Romans: War

Roman Britain had the largest army of any of the provinces of the empire. Scotland and Ireland remained unconquered, and unrest on the northern frontier was a permanent problem, despite the strength with which Hadrian’s Wall was held.

Triple-ditch fortifications at Richborough Roman Fort, Kent
Triple-ditch fortifications at Richborough Roman Fort, Kent

LEGIONS AND AUXILIARIES

The Roman army of the 1st and 2nd centuries AD was divided into legions and auxiliaries. The legions were battalions of heavy infantry, all Roman citizens, some 6,000 strong. Auxiliaries were non-citizen units, originally recruited from the warrior peoples that Rome had encountered in her frontier wars. They were valued for qualities that the legions lacked, like expertise in mounted warfare.

Auxiliaries were organised into cohorts of infantry and alae of cavalry, and many mixed units – usually 500 strong. On Hadrian’s Wall, for example, there was a cohort of Tungrians (raised in Belgium) at Housesteads, an ala of Asturians (from Spain) at Chesters, and a cohort of Dacians (from Romania) at Birdoswald. Auxiliaries were also raised in Britain, but these units always served outside their home province.

Unlike the legions, auxiliaries were not commanded by individuals of senatorial rank, but usually by young men of the equestrian order. Such men would have risen through the imperial service and were used to an aristocratic way of life which they attempted to recreate as best they could in Britain.

A reconstruction of the barracks at Chesters Roman Fort, an auxiliary fort on Hadrian’s Wall, as they may have appeared in about AD 200
A reconstruction of the barracks at Chesters Roman Fort, an auxiliary fort on Hadrian’s Wall, as they may have appeared in about AD 200 © Historic England (illustration by Mikko Kriek)

FRONTIERS

Roman Britain also had one of the great fleets of the empire, the classis Britannica, formed to patrol the Channel. Last mentioned in the records in the AD 260s, it was based at Dover, where a Roman lighthouse still stands as a reminder of the importance of this port in the period. It’s now within the walls of Dover Castle.

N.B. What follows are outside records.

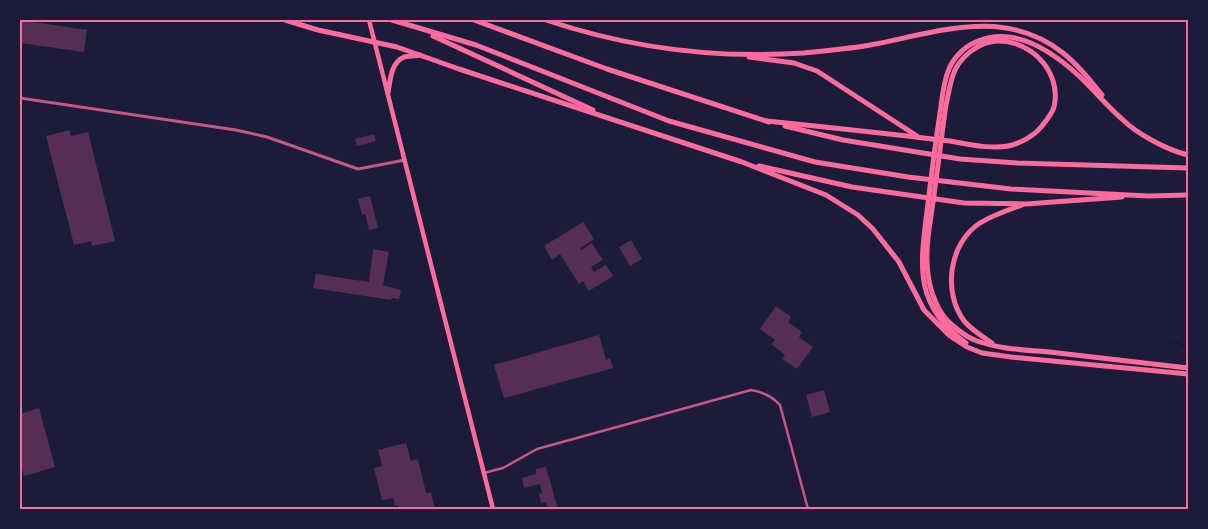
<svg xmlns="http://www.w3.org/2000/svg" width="1208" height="529" viewBox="0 0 1208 529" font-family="Figtree,sans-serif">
	<rect width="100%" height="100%" fill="#1b1b3a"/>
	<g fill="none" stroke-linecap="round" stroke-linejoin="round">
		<!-- stream -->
		<path stroke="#12122b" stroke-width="1" d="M1171,341L1188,347"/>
	</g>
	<!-- building -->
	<g fill="#542f53">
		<path d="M20,20L87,30L84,52L20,43Z"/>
		<path d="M70,130L71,136L88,132L115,241L92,246L91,241L74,245L46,136Z"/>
		<path d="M374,134L376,141L357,146L355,139Z"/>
		<path d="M370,196L378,228L369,230L365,214L362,215L358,199Z"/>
		<path d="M583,222L594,239L580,248L581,250L592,243L603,260L591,267L594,272L606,265L613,276L589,291L583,281L579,284L560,254L552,260L544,246Z"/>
		<path d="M631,240L642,259L630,266L619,247Z"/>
		<path d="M373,249L389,252L383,285L401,290L399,299L392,298L391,300L313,288L316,274L369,282Z"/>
		<path d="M776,306L791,317L788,322L802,332L799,337L813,347L797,369L782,359L785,355L771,344L775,340L760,329Z"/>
		<path d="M599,335L606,360L610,358L613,368L504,398L494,365Z"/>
		<path d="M824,390L830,412L812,417L806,395Z"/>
		<path d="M39,408L55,467L24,476L20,460V414Z"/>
		<path d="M406,443L411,461L418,459L426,493L431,492L435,509H399L398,505L395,506L393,498L382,500L374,468L382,466L378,450Z"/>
		<path d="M546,467L558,509H548L546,502L541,503L539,494L542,493L540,484L524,488L522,478L536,474V469Z"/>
	</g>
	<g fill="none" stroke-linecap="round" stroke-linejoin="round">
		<!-- minor -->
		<path stroke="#c65784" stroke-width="2.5" d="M484,473L503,468L537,449L751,390C763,392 772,396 780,405L808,509"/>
		<!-- tertiary -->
		<path stroke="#c65784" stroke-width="3" d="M20,98L236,130L267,137L358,169L405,160"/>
		<!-- primary -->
		<path stroke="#ff6b9d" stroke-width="4.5" d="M369,20L493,509"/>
		<!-- motorway -->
		<g stroke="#ff6b9d" stroke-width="5">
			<path d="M285,20L318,30L397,47L459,69L742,162L826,195L858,215L873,229L899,262L924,310L950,336L967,347L982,353L1011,357L1188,374"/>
			<path d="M392,20L476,45L669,121L815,162L908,177L1011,189L1148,196L1188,195"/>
			<path d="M474,20L607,69L769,122"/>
			<path d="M546,20C629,48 715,59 803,53C825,51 848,49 870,45C936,33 1004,6 1063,53C1078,65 1090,80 1102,95"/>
			<path d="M433,36L593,110"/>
			<path d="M749,57L794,63L817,71L917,136"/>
			<path d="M388,93C390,81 391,62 404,57C408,56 415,56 420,55"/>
			<path d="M767,121C825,127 883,133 941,140C962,142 987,150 1008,146C1019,144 1034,136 1041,127C1046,121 1052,114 1054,107C1063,70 1026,35 990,42C976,45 963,56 956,68C950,79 949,93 946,105C942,132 939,160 935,187C932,215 924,246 928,274C930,291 938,314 952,325C959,331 968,338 977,341C1002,350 1031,350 1058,353C1101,358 1145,363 1188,368"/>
			<path d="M785,126L843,140L960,159L1017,163L1188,168"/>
			<path d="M759,166L852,187L964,203L1026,204L1122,197"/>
			<path d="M966,343C914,306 920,267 927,211C931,178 935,146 940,113C942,99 943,83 949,69C954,57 965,46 978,41C1015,26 1052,51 1079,76C1094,90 1107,106 1122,119C1137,134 1167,150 1188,155"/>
			<path d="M992,343C983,337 972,330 965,322C942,293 949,243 980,223C993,215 1008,210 1022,205"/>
		</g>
	</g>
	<!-- border -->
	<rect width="1208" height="529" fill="none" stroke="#1b1b3a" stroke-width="42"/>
	<rect x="21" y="21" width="1166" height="487" fill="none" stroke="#ff6b9d" stroke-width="2"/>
</svg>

After the consolidation of the conquest there was little military presence in the southern civil zone of the province. The army was permanently concentrated in the frontier zones in the north and west.

The bulk of the auxiliary army was stationed in smaller forts on Hadrian’s Wall or in the area immediately south of it. The legions were based far south of the Wall in fortresses at York, Chester and Caerleon (in south Wales), although there were bases for outlying detachments on the northern frontier, such as Corbridge.

Roman armour from Corbridge shown alongside reconstructed armour
Fragments of plate armour discovered as part of a hoard at Corbridge, near Hadrian’s Wall, in 1964, shown with a replica (left) of how the suit may have looked. The study of these remains has transformed our understanding of how Roman ‘lorica segmentata’, or plate armour, worked.

Forts

Housesteads on Hadrian’s Wall exemplifies the classic fort plan: a playing-card shaped rectangle, with a central range of buildings (the commanding officer’s house, headquarters and granaries) and barracks to the front and the rear. There are endless variations on this arrangement, however, and no two forts have identical plans.

Hadrian’s Wall and its forts were manned until the end of Roman Britain. From the 3rd century onwards, though, the fact that new kinds of fort were built along the south and east coasts of Britain shows that the prosperous south was increasingly threatened by raids from the sea.

Arrowheads from Housesteads
A selection of iron arrowheads, undated, discovered at Housesteads Roman Fort on Hadrian's Wall. Over 800 arrowheads were unearthed during excavations, in what was probably a storeroom in the headquarters building.

Saxon Shore

These ‘Saxon Shore forts’ reveal a new style of military architecture to answer a new kind of threat. The first to be built, in the early 3rd century (such as Brancaster and Caister in Norfolk, and Reculver in Kent) were similar to the Hadrian’s Wall forts, with light defences and a neat rectangular shape. But the later forts built between about AD 275 and 300 have massive mortared walls, projecting towers and irregular circuits. There are immense surviving remains at Pevensey (East Sussex), Portchester (Hampshire) and Richborough (Kent).

Later still, after AD 370, there was an attempt to fortify the north-east coast south of Hadrian’s Wall with a series of small forts containing massive towers. Scarborough Castle in North Yorkshire contains the only visible example of these Yorkshire coast ‘signal stations’. Excavations have shown that the last garrisons of some of these posts were overwhelmed by attackers in the early 5th century.